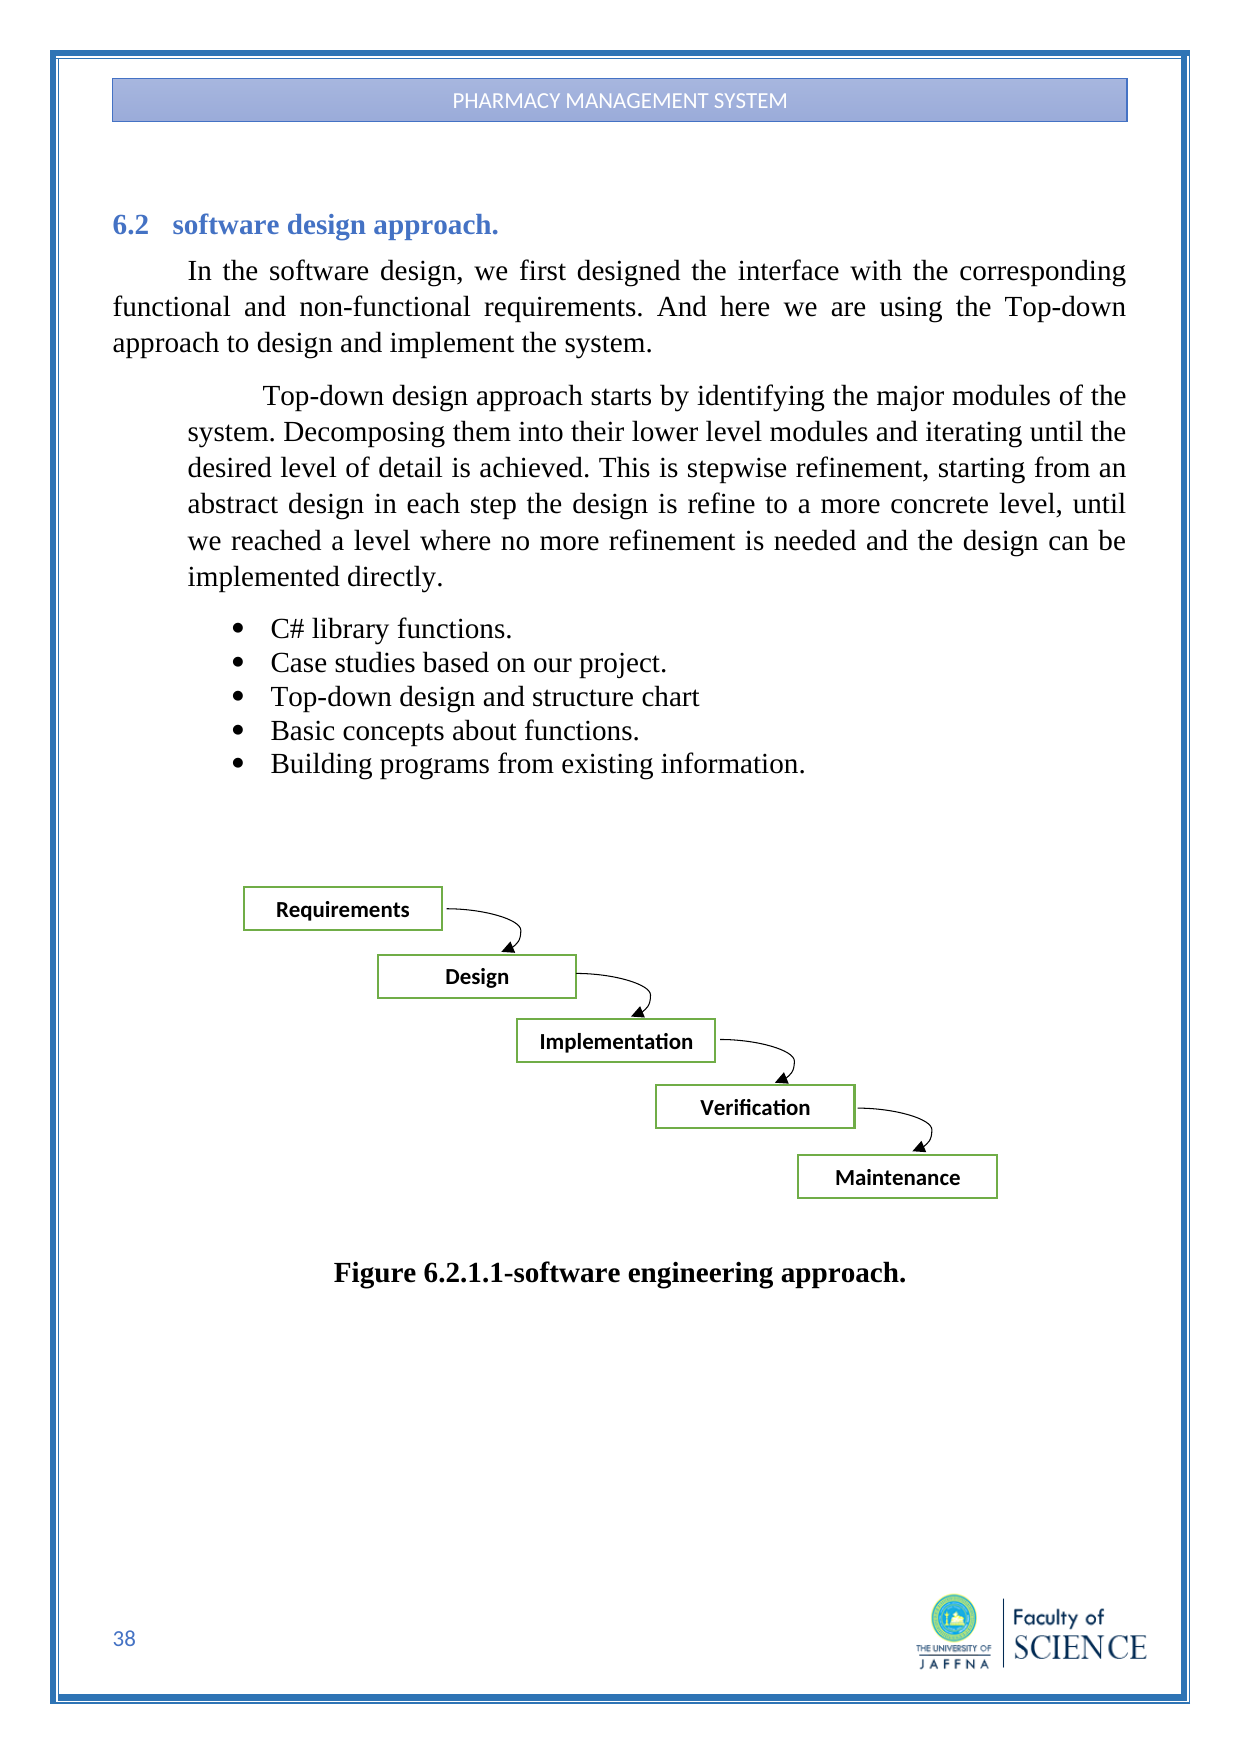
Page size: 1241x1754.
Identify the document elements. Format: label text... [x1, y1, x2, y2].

text Figure 6.2.1.1-software engineering approach. [112, 1255, 1128, 1289]
list Case studies based on our project. [233, 645, 1128, 679]
subtitle software design approach. [112, 207, 1128, 241]
list Top-down design and structure chart [233, 679, 1128, 713]
text Top-down design approach starts by identifying the major modules of the system. Decomposing them into their lower level modules and iterating until the desired level of detail is achieved. This is stepwise refinement, starting from an abstract design in each step the design is refine to a more concrete level, until we reached a level where no more refinement is needed and the design can be implemented directly. [187, 378, 1128, 592]
list Basic concepts about functions. [233, 713, 1128, 746]
list C# library functions. [233, 612, 1128, 645]
list Building programs from existing information. [233, 746, 1128, 780]
picture [879, 1589, 1181, 1674]
text In the software design, we first designed the interface with the corresponding functional and non-functional requirements. And here we are using the Top-down approach to design and implement the system. [112, 253, 1128, 359]
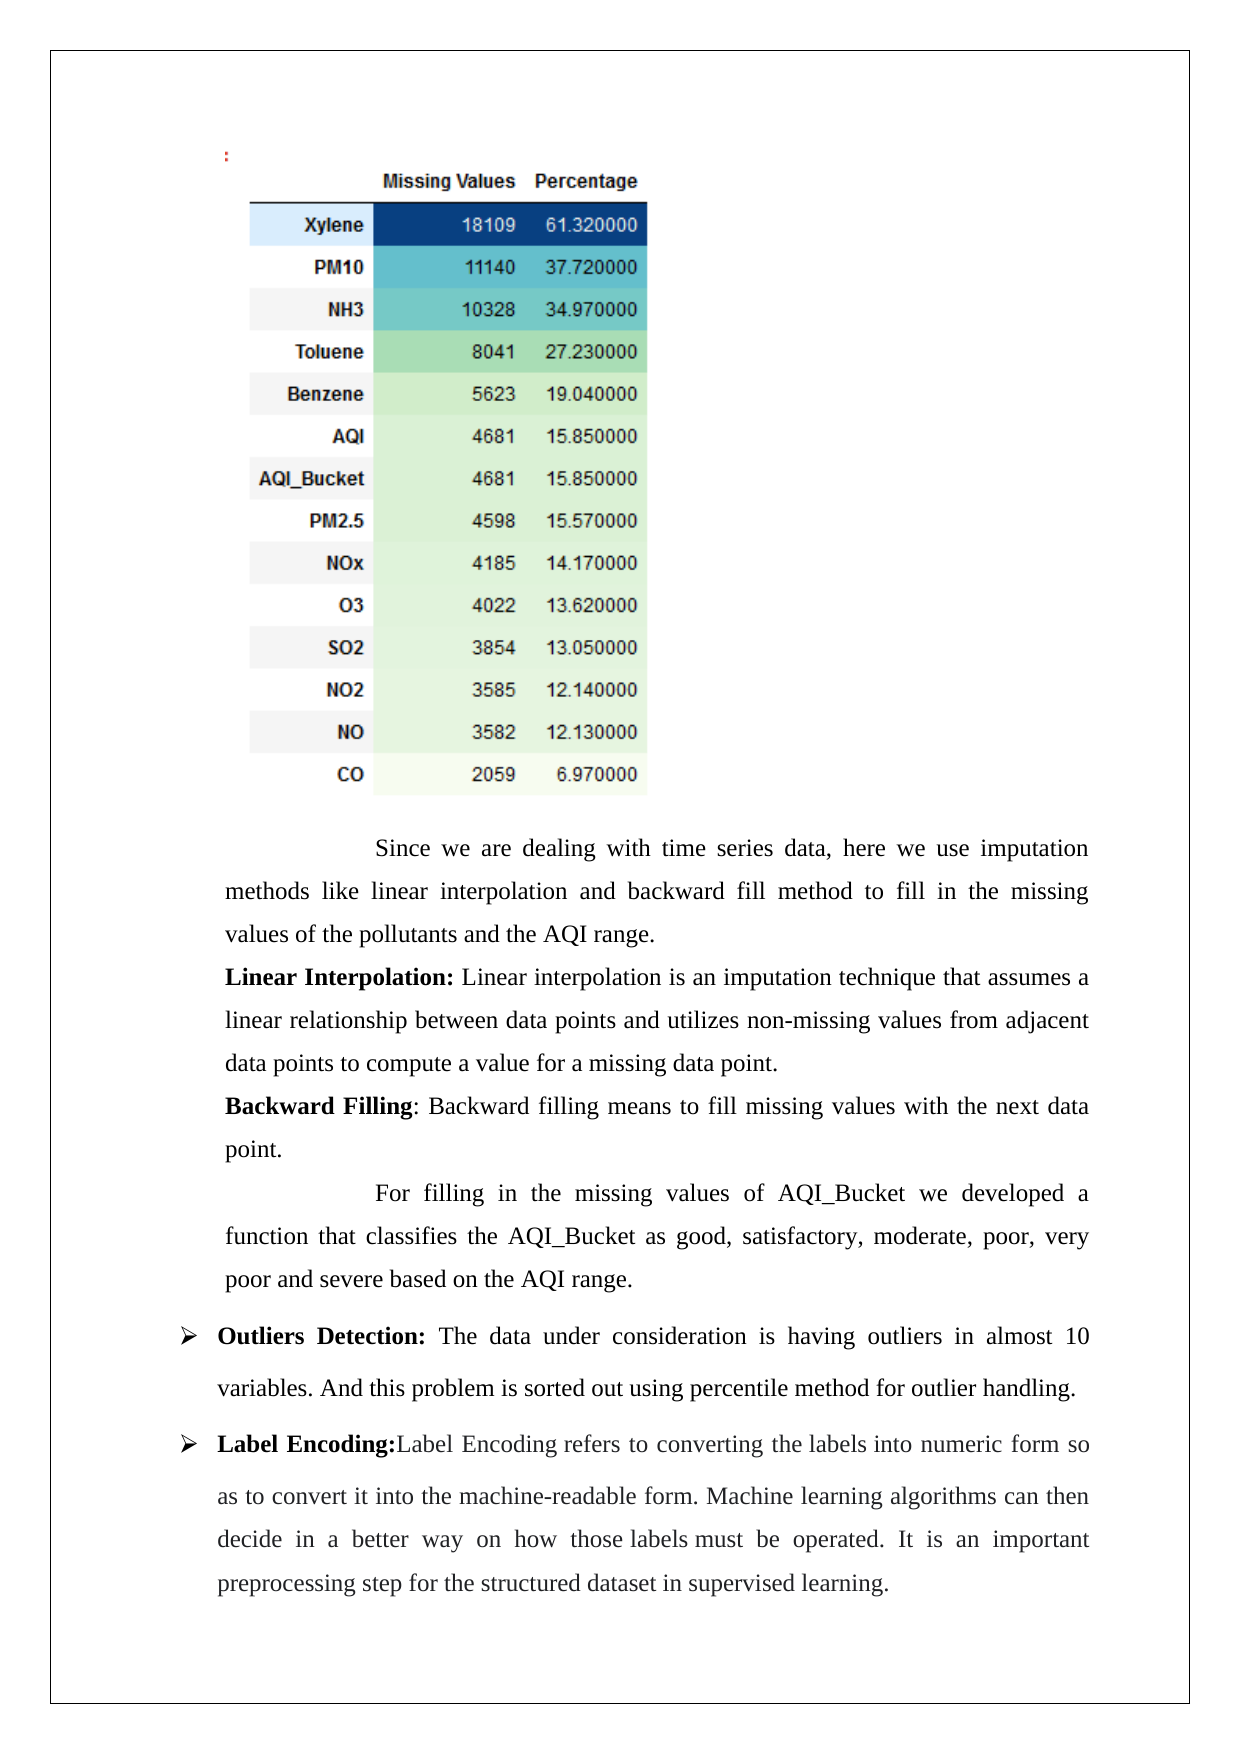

**Exercise:** Write out all the entries word for word, but skip any images.

**Finished task:**
Page size: 1241x1754.
Identify the document elements. Format: label text... [x1, y1, x2, y2].

text Figure 6.2.1.1-software engineering approach. [112, 1255, 1128, 1289]
list Case studies based on our project. [233, 645, 1128, 679]
subtitle software design approach. [112, 207, 1128, 241]
list Top-down design and structure chart [233, 679, 1128, 713]
text Top-down design approach starts by identifying the major modules of the system. Decomposing them into their lower level modules and iterating until the desired level of detail is achieved. This is stepwise refinement, starting from an abstract design in each step the design is refine to a more concrete level, until we reached a level where no more refinement is needed and the design can be implemented directly. [187, 378, 1128, 592]
list Basic concepts about functions. [233, 713, 1128, 746]
list C# library functions. [233, 612, 1128, 645]
list Building programs from existing information. [233, 746, 1128, 780]
picture [879, 1589, 1181, 1674]
text In the software design, we first designed the interface with the corresponding functional and non-functional requirements. And here we are using the Top-down approach to design and implement the system. [112, 253, 1128, 359]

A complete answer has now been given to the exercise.